Source: Deep Learning on Medium
Why should we care about recognizing Low Resolution face images ?
Recently there have been a lot of advances in the area of face recognition and we have seen how many governments across the globe have started implementing it for various applications. The one major hurdle faced while deploying this technology real time is the misclassification rate while detecting row resolution facial images which form the majority of the data when it comes to applications such as surveillance.
Is there any work done on this already?
There has been a lot of study in the area of recognizing high resolution facial images but most of the algorithms fail when it comes to faces which are low resolution(< 32 X 32) faces. There have been some studies suggesting upscaling the input image and then training. Also some methods also mention about models which are invariant to resolution of the image, but the results are less than satisfactory owing to accuracy required in a crucial task such as this.
How have the researchers proposed to solve this problem ?

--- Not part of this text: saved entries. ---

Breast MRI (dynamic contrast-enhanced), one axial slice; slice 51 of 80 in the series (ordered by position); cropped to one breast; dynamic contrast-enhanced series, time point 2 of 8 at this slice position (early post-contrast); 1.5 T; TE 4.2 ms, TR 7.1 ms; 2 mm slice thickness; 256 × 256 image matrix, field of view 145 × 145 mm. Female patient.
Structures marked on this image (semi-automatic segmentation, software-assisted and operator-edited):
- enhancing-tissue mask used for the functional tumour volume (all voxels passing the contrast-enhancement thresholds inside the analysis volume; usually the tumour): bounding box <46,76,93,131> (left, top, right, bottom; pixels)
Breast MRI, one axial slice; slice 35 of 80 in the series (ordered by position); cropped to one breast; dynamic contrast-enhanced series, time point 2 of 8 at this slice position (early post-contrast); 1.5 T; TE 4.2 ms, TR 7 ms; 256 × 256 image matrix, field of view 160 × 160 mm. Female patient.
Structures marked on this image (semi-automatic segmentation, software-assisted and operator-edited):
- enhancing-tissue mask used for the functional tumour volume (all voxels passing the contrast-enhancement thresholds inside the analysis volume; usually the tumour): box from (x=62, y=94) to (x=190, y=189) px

They have proposed a Complement Super Resolution and Identity joint deep learning method with a unified end to end network architecture.

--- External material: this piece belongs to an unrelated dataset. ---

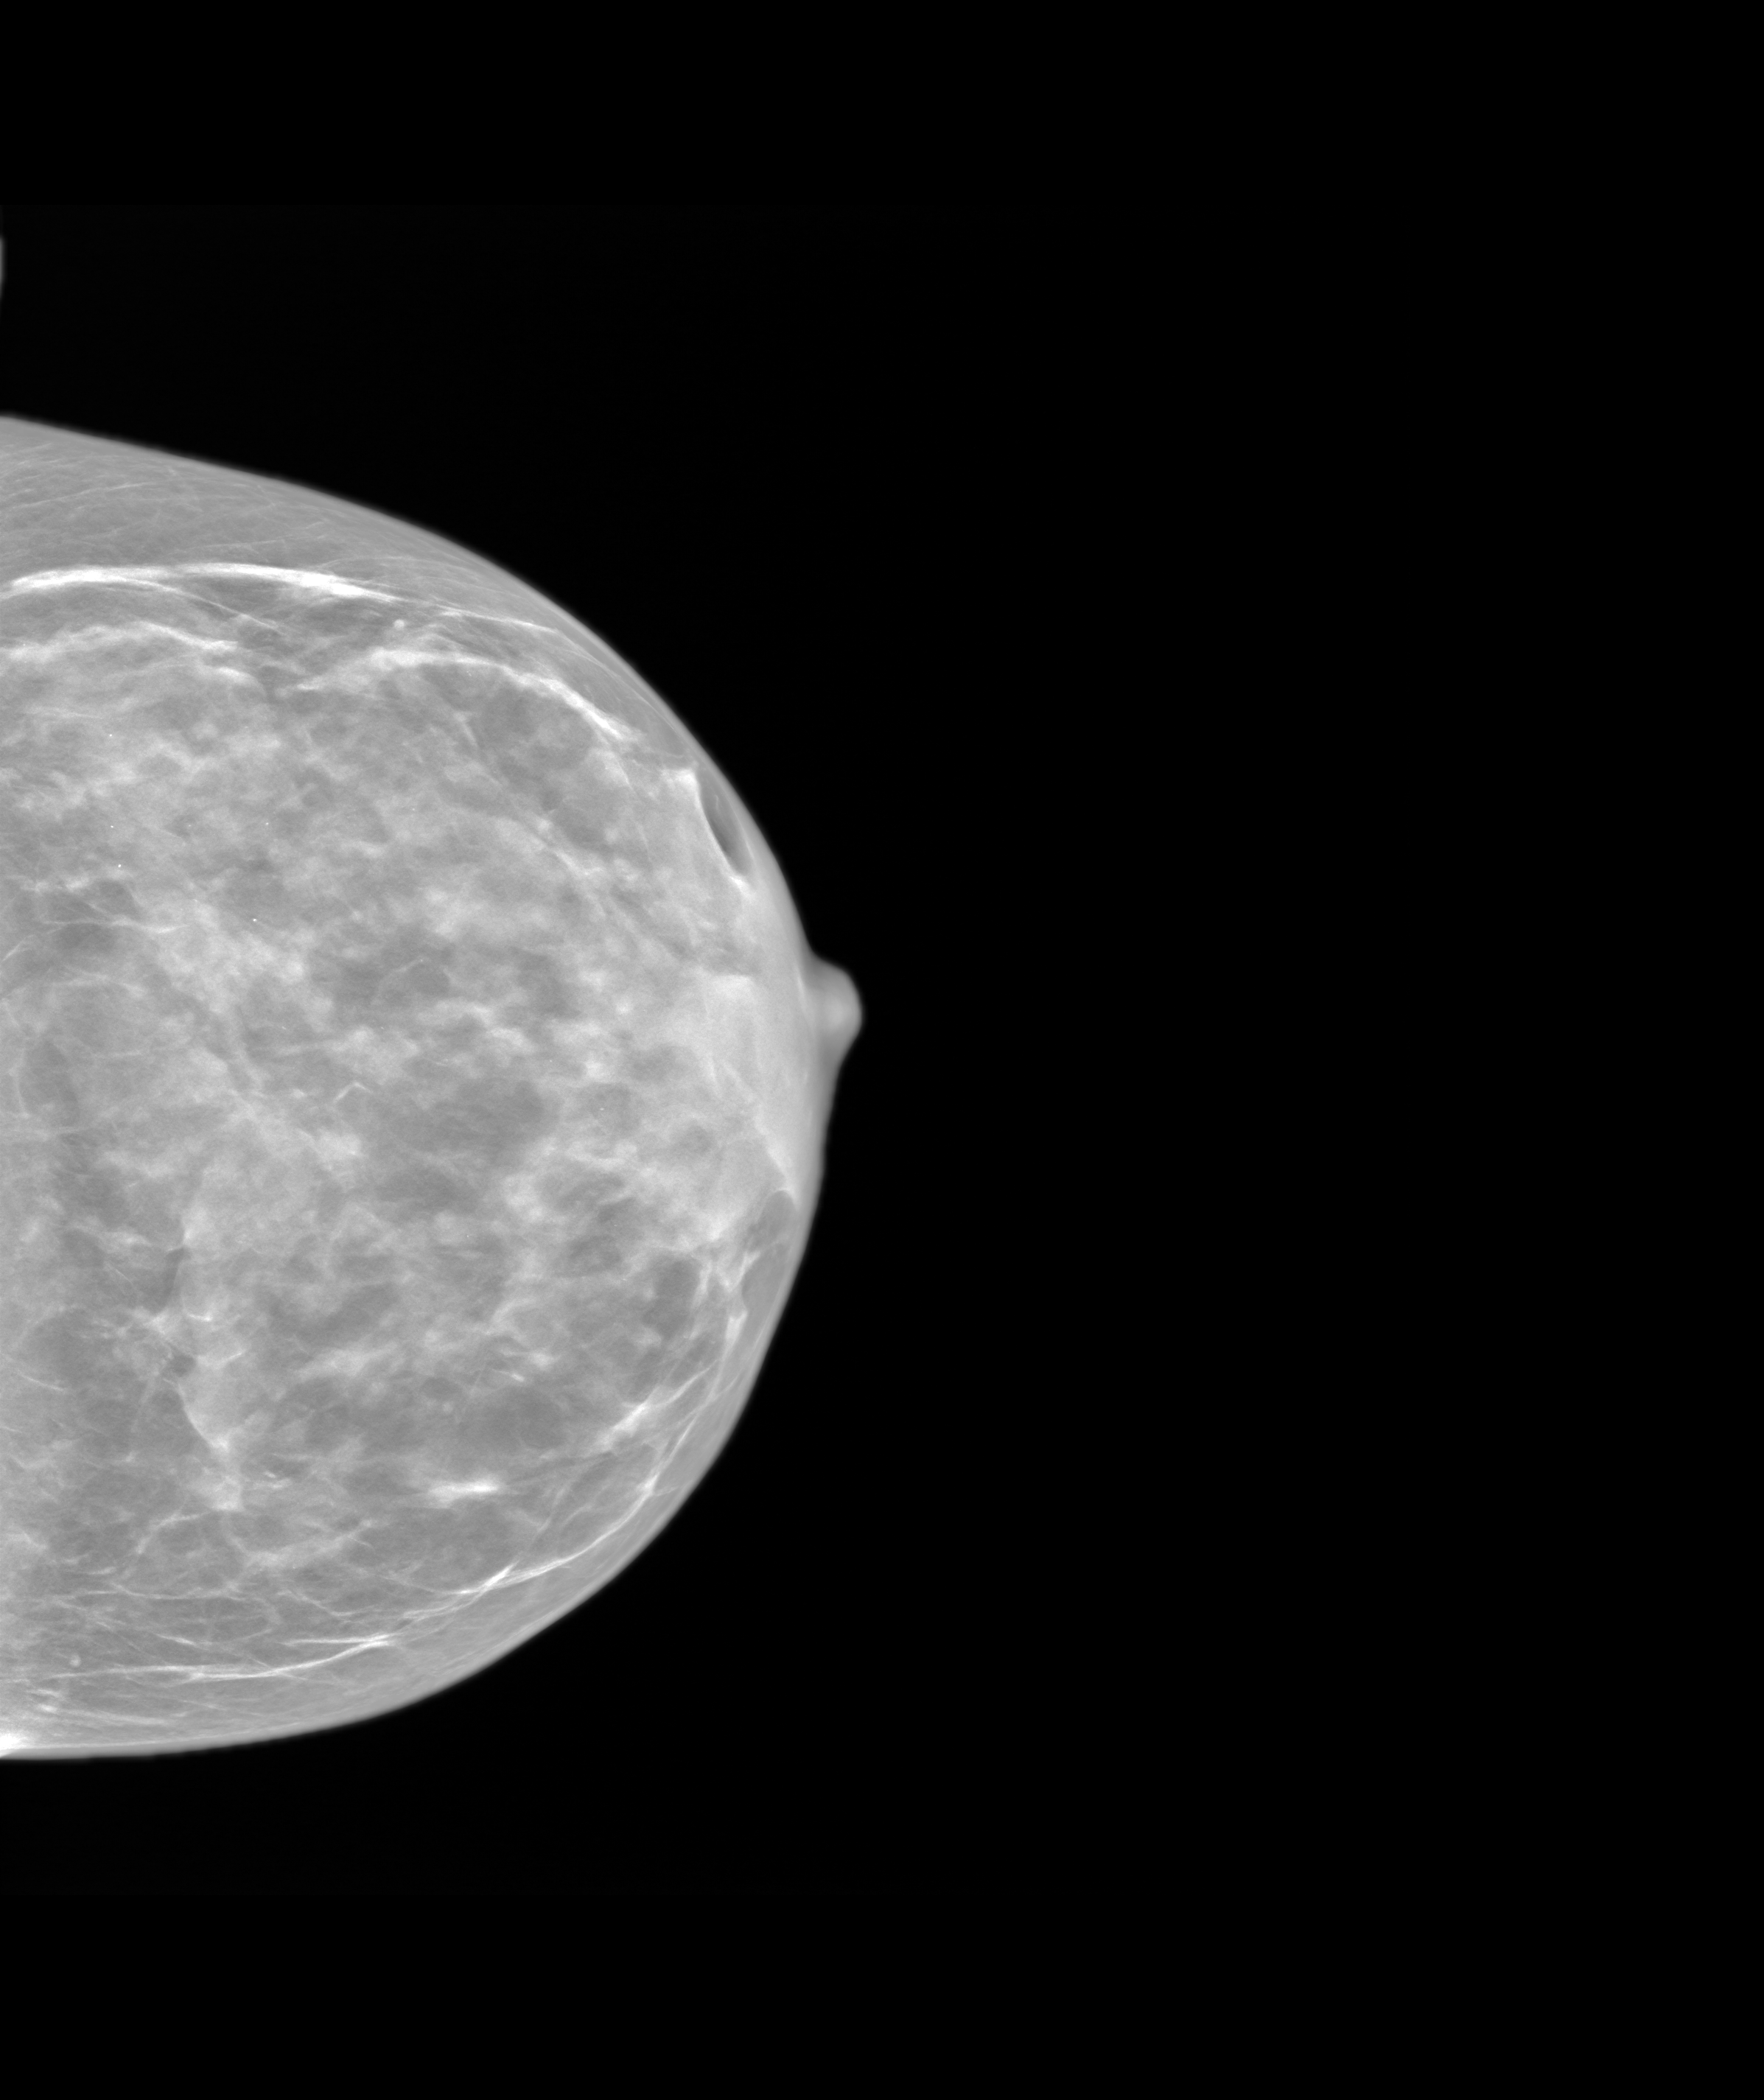
Synthesized 2-D mammogram reconstructed from digital breast tomosynthesis; left breast; cranio-caudal projection; annual screening mammography examination; system: SenoIris_1SP1.1(421). Patient: female, 47 years.
- BI-RADS breast density category at the screening exam (both breasts, scale 1–4): 3
- final BI-RADS assessment for this screening round (tomosynthesis exam, both breasts): category 3
- recall: recalled for additional imaging after this screen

Don’t worry if you haven’t understood a single word in the above sentence. I’ll simplify it for you.
The network architecture consists of two major components:
- Super Resolution Network : Which upscales the image.

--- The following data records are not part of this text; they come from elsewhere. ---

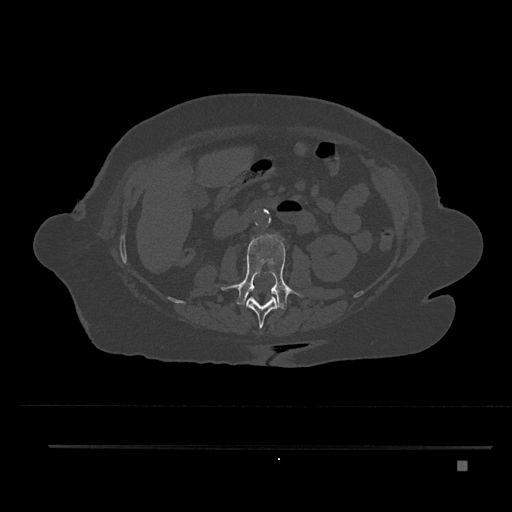
CT including the spine, one axial slice; position 188 of 797 along the scan axis; reconstruction kernel Br40s/3; 120 kVp; bone window (W 1800 / L 400 HU); 0.5 mm slice thickness; 512 × 512 image matrix, field of view 437 × 437 mm. Patient: female, 76 years. From the clinical record (not read from this slice): primary cancer: lung.
Outlined on this slice (semi-automatically segmented with operator editing):
- L1 vertebra: bounding box (x1, y1, x2, y2) in pixels: (246, 295, 278, 329)
- L2 vertebra: (222, 235, 302, 310)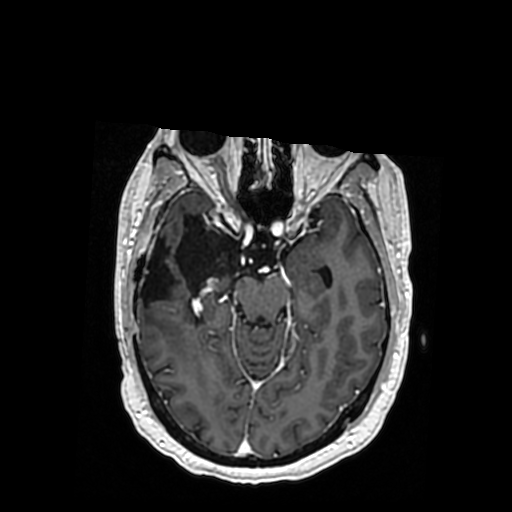
Brain MRI from a brain-tumour surgery series, one axial slice. T1-weighted post-contrast. 0.5 mm slice thickness. 512 × 512 image matrix, field of view 260 × 260 mm. Case-level facts recorded for this patient, not image findings: histopathology: Oligodendroglioma; WHO grade: 3; IDH mutation: yes.
Structures marked on this image (manually delineated by an expert):
- previous resection cavity: bounding box [x1, y1, x2, y2] px = [140, 215, 240, 319]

- Face Recognition Network : Which obviously recognizes faces :P .
So you might be thinking what is so different about this network compared to other approaches ? The two points below will answer your question.
- Joint Learning of Super-Resolution and Face-Recognition : Instead of training them as two separate networks, a joint training approach is taken where both the networks are trained simultaneously for the super resolution network to adapt to the face recognition task.
- Complement-Super-Resolution Learning : The SR and FR joint network further consists of 2 sub networks. As shown in the network image below, the upper half of the network is trained on synthetically down sampled images(auxiliary) along with the corresponding ground truth high resolution images. the network in the lower half is trained on low resolution images obtained from videos and not artificially down sampled(native) and hence we do not have the corresponding high resolution ground truth images. Both the sub networks share the parameters and optimize both the branches jointly.
How is the model trained ?
The network can be trained by the standard Stochastic Gradient Descent algorithm in an end-to-end manner. For improving the model convergence stability the authors have proposed the following training steps:
- First pre-train the synthetic LR SR-FR branch(Upper half) on a large auxiliary face data.
- We then train the whole CSRI network on both auxiliary and native LR data.